E o ciclo repetiu-se, uma, duas, três vezes... e mais uma e outra ainda. E cada vez menos o meu rosto era decidido e era cada vez mais ansioso. E cada vez mais quebrado. E um dia percebi que aquele meu olhar estava vazio porque estava a olhar para dentro. Que fiz de mim? Como me deixei tornar assim?

Sei que a esposa teve "coisas" que contribuíram para isto. Mas sobretudo, eu deixei-me tornar assim.

Não soube dizer não a tempo e horas, não soube enfrentar certas coisas de outra forma, não soube conviver com ela de outra forma, ...

Não soube estar atento, estabelecer um limite a partir do qual me sentia posto em causa como pessoa... talvez até tenha sabido, mas não soube fazê-lo respeitar.

Consenti no abuso. É chato reconhecê-lo, mas fui cúmplice!

quinta-feira, 11 de setembro de 2008

UM GRITO DE ALERTA

Ouvir aqui: Grito de Alerta (Maria Bethânia, Gonzaguinha)
(...) Há um lado carente dizendo que sim
E essa vida da gente gritando que não.

Que arrepio só de pensar que foi esta a música do nosso namoro.

Porque não estive atento aos sinais que já estavam em cima da mesa? Porque quis acreditar que eram só birras de namorados e não as evidências que o tempo se encarregaria de atirar à cara de gente carente e imatura?

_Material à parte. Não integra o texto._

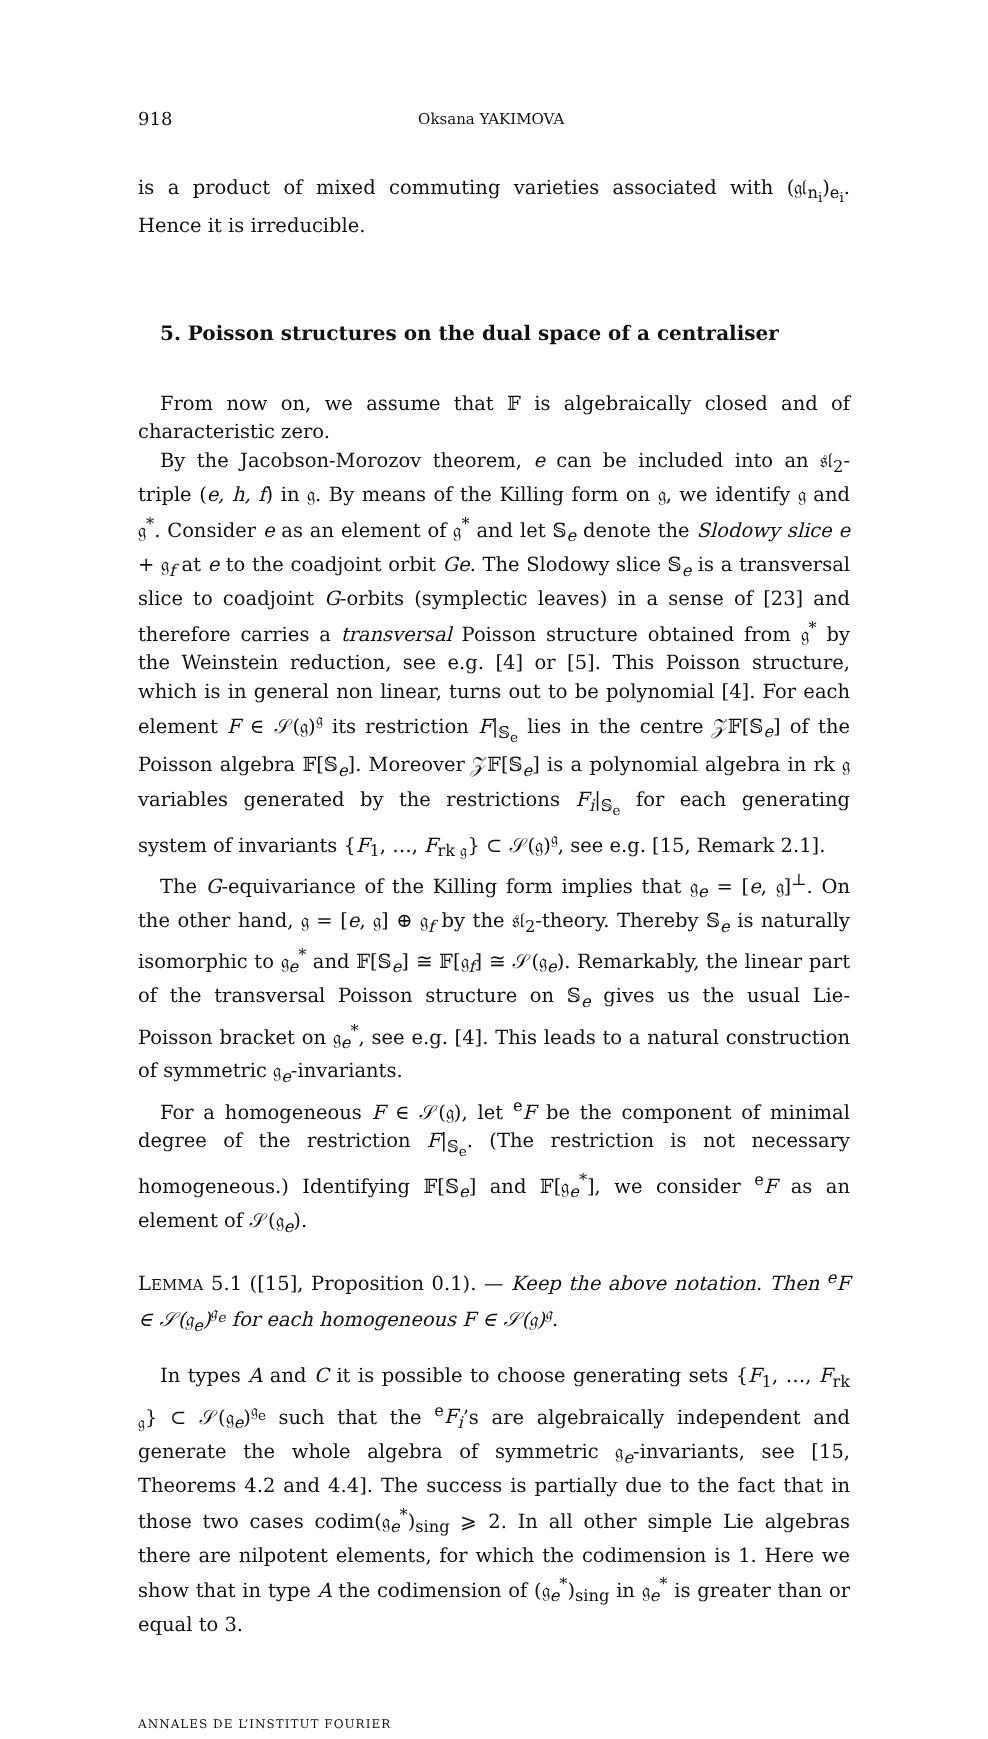918 Oksana YAKIMOVA
is a product of mixed commuting varieties associated with (𝔤𝔩<sub>n<sub>i</sub></sub>)<sub>e<sub>i</sub></sub>. Hence it is irreducible.
5. Poisson structures on the dual space of a centraliser
From now on, we assume that 𝔽 is algebraically closed and of characteristic zero.
By the Jacobson-Morozov theorem, e can be included into an 𝔰𝔩<sub>2</sub>-triple (e, h, f) in 𝔤. By means of the Killing form on 𝔤, we identify 𝔤 and 𝔤<sup>*</sup>. Consider e as an element of 𝔤<sup>*</sup> and let 𝕊<sub>e</sub> denote the Slodowy slice e + 𝔤<sub>f</sub> at e to the coadjoint orbit Ge. The Slodowy slice 𝕊<sub>e</sub> is a transversal slice to coadjoint G-orbits (symplectic leaves) in a sense of [23] and therefore carries a transversal Poisson structure obtained from 𝔤<sup>*</sup> by the Weinstein reduction, see e.g. [4] or [5]. This Poisson structure, which is in general non linear, turns out to be polynomial [4]. For each element F ∈ 𝒮(𝔤)<sup>𝔤</sup> its restriction F|<sub>𝕊<sub>e</sub></sub> lies in the centre 𝒵𝔽[𝕊<sub>e</sub>] of the Poisson algebra 𝔽[𝕊<sub>e</sub>]. Moreover 𝒵𝔽[𝕊<sub>e</sub>] is a polynomial algebra in rk 𝔤 variables generated by the restrictions F<sub>i</sub>|<sub>𝕊<sub>e</sub></sub> for each generating system of invariants {F<sub>1</sub>, …, F<sub>rk 𝔤</sub>} ⊂ 𝒮(𝔤)<sup>𝔤</sup>, see e.g. [15, Remark 2.1].
The G-equivariance of the Killing form implies that 𝔤<sub>e</sub> = [e, 𝔤]<sup>⊥</sup>. On the other hand, 𝔤 = [e, 𝔤] ⊕ 𝔤<sub>f</sub> by the 𝔰𝔩<sub>2</sub>-theory. Thereby 𝕊<sub>e</sub> is naturally isomorphic to 𝔤<sub>e</sub><sup>*</sup> and 𝔽[𝕊<sub>e</sub>] ≅ 𝔽[𝔤<sub>f</sub>] ≅ 𝒮(𝔤<sub>e</sub>). Remarkably, the linear part of the transversal Poisson structure on 𝕊<sub>e</sub> gives us the usual Lie-Poisson bracket on 𝔤<sub>e</sub><sup>*</sup>, see e.g. [4]. This leads to a natural construction of symmetric 𝔤<sub>e</sub>-invariants.
For a homogeneous F ∈ 𝒮(𝔤), let <sup>e</sup>F be the component of minimal degree of the restriction F|<sub>𝕊<sub>e</sub></sub>. (The restriction is not necessary homogeneous.) Identifying 𝔽[𝕊<sub>e</sub>] and 𝔽[𝔤<sub>e</sub><sup>*</sup>], we consider <sup>e</sup>F as an element of 𝒮(𝔤<sub>e</sub>).
LEMMA 5.1 ([15], Proposition 0.1). — Keep the above notation. Then <sup>e</sup>F ∈ 𝒮(𝔤<sub>e</sub>)<sup>𝔤<sub>e</sub></sup> for each homogeneous F ∈ 𝒮(𝔤)<sup>𝔤</sup>.
In types A and C it is possible to choose generating sets {F<sub>1</sub>, …, F<sub>rk 𝔤</sub>} ⊂ 𝒮(𝔤<sub>e</sub>)<sup>𝔤<sub>e</sub></sup> such that the <sup>e</sup>F<sub>i</sub>’s are algebraically independent and generate the whole algebra of symmetric 𝔤<sub>e</sub>-invariants, see [15, Theorems 4.2 and 4.4]. The success is partially due to the fact that in those two cases codim(𝔤<sub>e</sub><sup>*</sup>)<sub>sing</sub> ⩾ 2. In all other simple Lie algebras there are nilpotent elements, for which the codimension is 1. Here we show that in type A the codimension of (𝔤<sub>e</sub><sup>*</sup>)<sub>sing</sub> in 𝔤<sub>e</sub><sup>*</sup> is greater than or equal to 3.
ANNALES DE L’INSTITUT FOURIER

Deixei-me arrastar anos a fio nesta vida da gente que grita que não, na inerte esperança de que se acalmasse o meu lado carente. Mas não posso continuar a confundir desejos com realidades: estou cada vez mais carente e a vida grita cada vez mais alto a sua recusa!

É talvez a grande encruzilhada da minha vida, que me leva a apetecer cruzar-me com novas pessoas, que estejam a viver ou tenham vivido problemas idênticos, com quem possa partilhar histórias de vida com pontos comuns, antecipar ao que podem levar alguns caminhos, sensibilizar-me para soluções criativas de problemas semelhantes, etc.

É para isso que crio este blog. Para uma partilha descomprometida.